**AIM OF THE TASK**
Work out how many lines of the records hold the string "Çocuk", and reply with that number alone.

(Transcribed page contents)
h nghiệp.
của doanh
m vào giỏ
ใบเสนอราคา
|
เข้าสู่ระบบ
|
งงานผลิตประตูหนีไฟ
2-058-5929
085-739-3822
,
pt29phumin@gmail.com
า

==

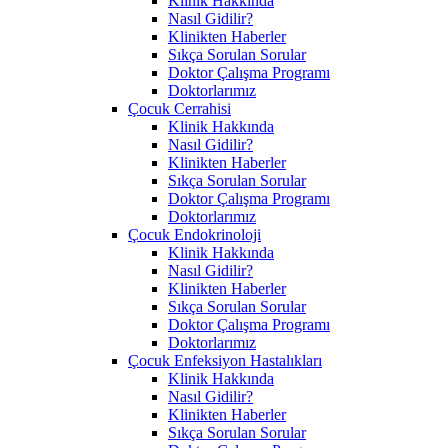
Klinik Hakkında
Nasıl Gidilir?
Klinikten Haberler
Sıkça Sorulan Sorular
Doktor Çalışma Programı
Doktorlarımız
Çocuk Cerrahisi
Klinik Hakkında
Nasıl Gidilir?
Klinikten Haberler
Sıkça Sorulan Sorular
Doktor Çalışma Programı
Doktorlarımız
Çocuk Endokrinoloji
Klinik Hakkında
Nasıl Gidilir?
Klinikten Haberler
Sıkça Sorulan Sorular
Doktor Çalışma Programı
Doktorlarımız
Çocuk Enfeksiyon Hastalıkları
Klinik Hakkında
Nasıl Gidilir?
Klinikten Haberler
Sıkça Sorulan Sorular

**ANSWER TO THIS TASK**
3